■ **Requirement**
Find the lines below that contain the word "Gardner" and count them. Only the number should be given.

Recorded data
┄┄┄┄┄┄┄┄┄┄
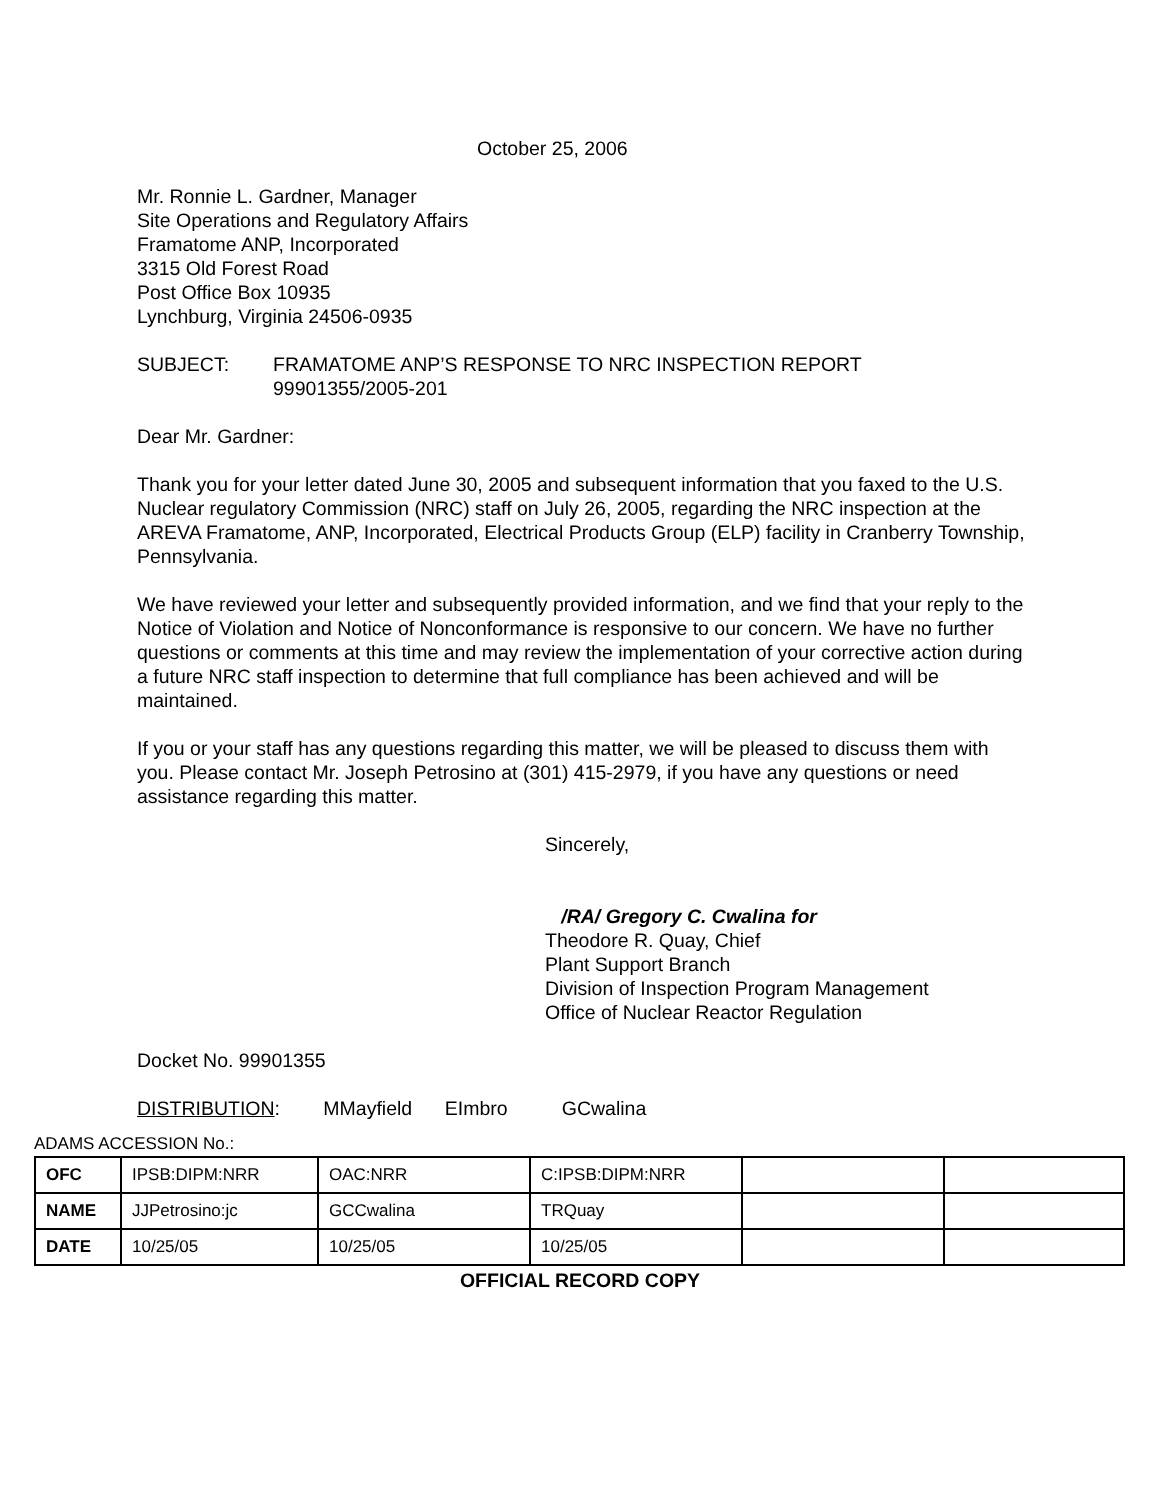October 25, 2006
Mr. Ronnie L. Gardner, Manager
Site Operations and Regulatory Affairs
Framatome ANP, Incorporated
3315 Old Forest Road
Post Office Box 10935
Lynchburg, Virginia 24506-0935
SUBJECT: FRAMATOME ANP’S RESPONSE TO NRC INSPECTION REPORT
99901355/2005-201
Dear Mr. Gardner:
Thank you for your letter dated June 30, 2005 and subsequent information that you faxed to the U.S. Nuclear regulatory Commission (NRC) staff on July 26, 2005, regarding the NRC inspection at the AREVA Framatome, ANP, Incorporated, Electrical Products Group (ELP) facility in Cranberry Township, Pennsylvania.
We have reviewed your letter and subsequently provided information, and we find that your reply to the Notice of Violation and Notice of Nonconformance is responsive to our concern. We have no further questions or comments at this time and may review the implementation of your corrective action during a future NRC staff inspection to determine that full compliance has been achieved and will be maintained.
If you or your staff has any questions regarding this matter, we will be pleased to discuss them with you. Please contact Mr. Joseph Petrosino at (301) 415-2979, if you have any questions or need assistance regarding this matter.
Sincerely,
/RA/ Gregory C. Cwalina for
Theodore R. Quay, Chief
Plant Support Branch
Division of Inspection Program Management
Office of Nuclear Reactor Regulation
Docket No. 99901355
DISTRIBUTION: MMayfield EImbro GCwalina
ADAMS ACCESSION No.:
| OFC | IPSB:DIPM:NRR | OAC:NRR | C:IPSB:DIPM:NRR | | |
| NAME | JJPetrosino:jc | GCCwalina | TRQuay | | |
| DATE | 10/25/05 | 10/25/05 | 10/25/05 | | |
OFFICIAL RECORD COPY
┄┄┄┄┄┄┄┄┄┄
■ **Output below**
2